=== FRAGMENTO DEL TEXTO ===

---*---

La interpretación del protagonista que realiza Christian Friedel se filtra por las fisuras del guión de Fred y Leónie-Claire Breinersdorfer, que confía en que la figura del ebanista por sí sola ya justifica los tópicos y lugares comunes en la victimización cinematográfica del personaje. A medio camino entre la reconstrucción histórica más o menos fiel de una época y la digitalización más hiperrealista en el rodaje de las torturas y alucinaciones de Esler, Friedrel nunca encontrará un tono adecuado que le permita mostrar la evolución de su personaje, algo imprescindible para que un biopic trascienda la simple sucesión cronológica de los acontecimientos narrados. Lo mismo ocurrirá con los personajes secundarios. Salvo en algún momento puntual su función en el filme se diluirá ante los ojos de un espectador que se preguntará hasta bien avanzado el metraje qué historia quiere contar el realizador.
El tratamiento de la violencia es otro aspecto más que discutible de la película y el posicionamiento de Hirschbiegel tampoco quedará muy claro en este punto. Si la finalidad es provocar repulsión o aversión hacia lo que sucede en pantalla, de acuerdo. La lástima es que no nos moveremos del terreno del impacto visual efímero y algo torpe. Las escenas de tortura causan un efecto contradictorio en el espectador, ya que, lejos de empatizar con las víctimas, llegaremos a un sentimiento incómodo y extraño de animadversión hacia ellas que progresivamente provocará la desconexión argumental y la pérdida de nuestra curiosidad y comprensión.

---*---

=== REGISTROS DE DATOS ===
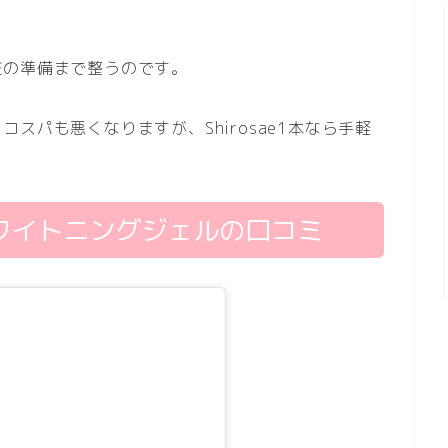
粧の準備まで整うのです。
スパも悪くなりますが、Shirosae1本なら手軽
）ホワイトニングジェルの口コミ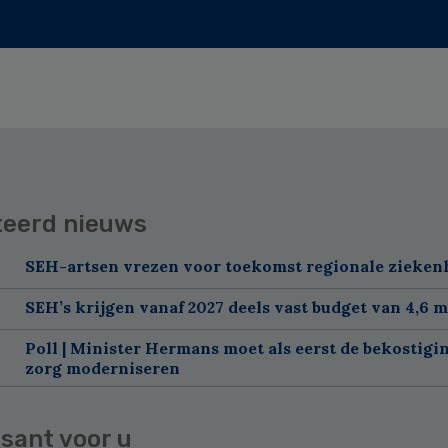
teerd nieuws
SEH-artsen vrezen voor toekomst regionale zieken
SEH’s krijgen vanaf 2027 deels vast budget van 4,6 m
Poll | Minister Hermans moet als eerst de bekostigi
zorg moderniseren
sant voor u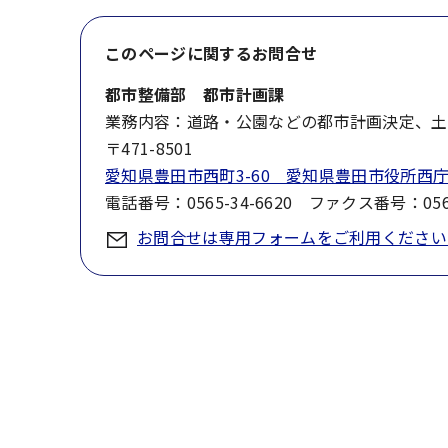
このページに関する
お問合せ
都市整備部 都市計画課
業務内容：道路・公園などの都市計画決定、土
〒471-8501
愛知県豊田市西町3-60 愛知県豊田市役所西庁
電話番号：0565-34-6620 ファクス番号：0565
お問合せは専用フォームをご利用ください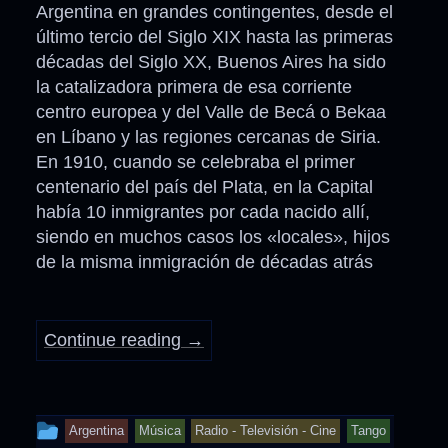
Argentina en grandes contingentes, desde el
último tercio del Siglo XIX hasta las primeras
décadas del Siglo XX, Buenos Aires ha sido
la catalizadora primera de esa corriente
centro europea y del Valle de Becá o Bekaa
en Líbano y las regiones cercanas de Siria.
En 1910, cuando se celebraba el primer
centenario del país del Plata, en la Capital
había 10 inmigrantes por cada nacido allí,
siendo en muchos casos los «locales», hijos
de la misma inmigración de décadas atrás
Continue reading
→
This
Argentina
Música
Radio - Televisión - Cine
Tango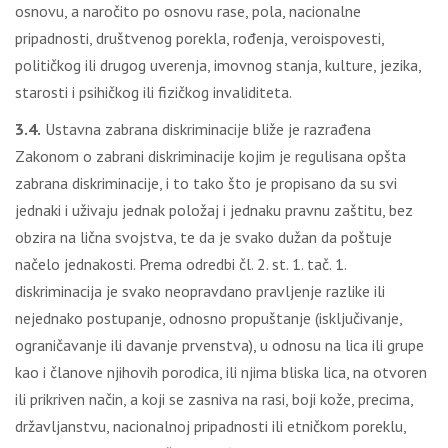
osnovu, a naročito po osnovu rase, pola, nacionalne
pripadnosti, društvenog porekla, rođenja, veroispovesti,
političkog ili drugog uverenja, imovnog stanja, kulture, jezika,
starosti i psihičkog ili fizičkog invaliditeta.
3.4.
Ustavna zabrana diskriminacije bliže je razrađena
Zakonom o zabrani diskriminacije kojim je regulisana opšta
zabrana diskriminacije, i to tako što je propisano da su svi
jednaki i uživaju jednak položaj i jednaku pravnu zaštitu, bez
obzira na lična svojstva, te da je svako dužan da poštuje
načelo jednakosti. Prema odredbi čl. 2. st. 1. tač. 1.
diskriminacija je svako neopravdano pravljenje razlike ili
nejednako postupanje, odnosno propuštanje (isključivanje,
ograničavanje ili davanje prvenstva), u odnosu na lica ili grupe
kao i članove njihovih porodica, ili njima bliska lica, na otvoren
ili prikriven način, a koji se zasniva na rasi, boji kože, precima,
državljanstvu, nacionalnoj pripadnosti ili etničkom poreklu,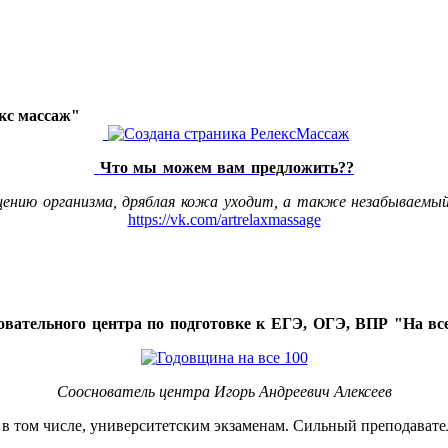
акс массаж"
Что мы можем вам предложить??
щению организма, дряблая кожа уходит, а также незабываемый
https://vk.com/artrelaxmassage
овательного центра по подготовке к ЕГЭ, ОГЭ, ВПР "На все
Сооснователь центра Игорь Андреевич Алексеев
, в том числе, университетским экзаменам. Сильный преподавате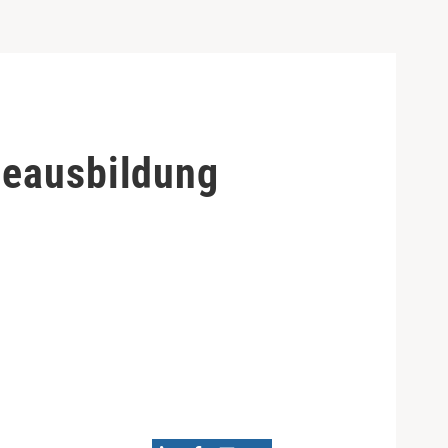
geausbildung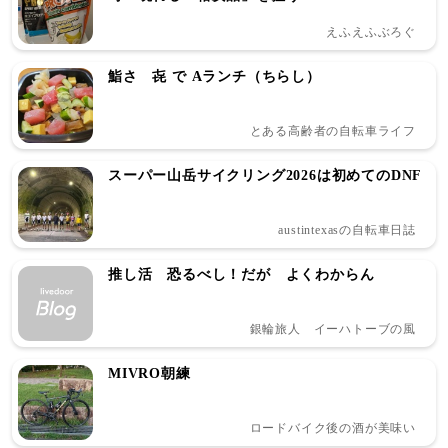
えふえふぶろぐ
鮨さゝ㐂 で Aランチ（ちらし）
とある高齢者の自転車ライフ
スーパー山岳サイクリング2026は初めてのDNF
austintexasの自転車日誌
推し活 恐るべし！だが よくわからん
銀輪旅人 イーハトーブの風
MIVRO朝練
ロードバイク後の酒が美味い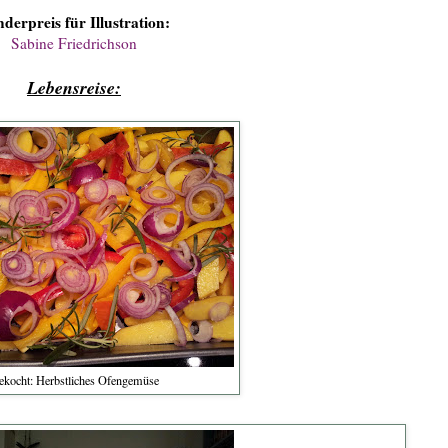
derpreis für Illustration:
Sabine Friedrichson
Lebensreise:
ekocht: Herbstliches Ofengemüse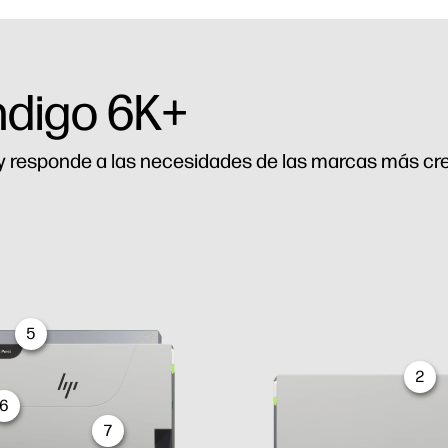
Indigo 6K+
 y responde a las necesidades de las marcas más cr
5
2
6
7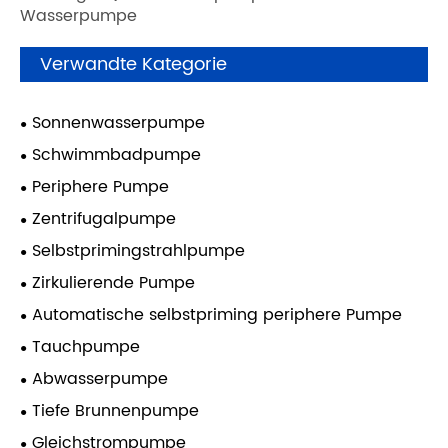
Wasserpumpe
Verwandte Kategorie
Sonnenwasserpumpe
Schwimmbadpumpe
Periphere Pumpe
Zentrifugalpumpe
Selbstprimingstrahlpumpe
Zirkulierende Pumpe
Automatische selbstpriming periphere Pumpe
Tauchpumpe
Abwasserpumpe
Tiefe Brunnenpumpe
Gleichstrompumpe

---*---

=== ENUNCIADO ===
¿Puedes transcribir de la reseña, sin cambiar nada, el pasaje que empieza con "El tratamiento de" y sigue hasta "curiosidad y comprensión."? Los registros no son necesarios para resolver nada.

=== RESPUESTA ===
El tratamiento de la violencia es otro aspecto más que discutible de la película y el posicionamiento de Hirschbiegel tampoco quedará muy claro en este punto. Si la finalidad es provocar repulsión o aversión hacia lo que sucede en pantalla, de acuerdo. La lástima es que no nos moveremos del terreno del impacto visual efímero y algo torpe. Las escenas de tortura causan un efecto contradictorio en el espectador, ya que, lejos de empatizar con las víctimas, llegaremos a un sentimiento incómodo y extraño de animadversión hacia ellas que progresivamente provocará la desconexión argumental y la pérdida de nuestra curiosidad y comprensión.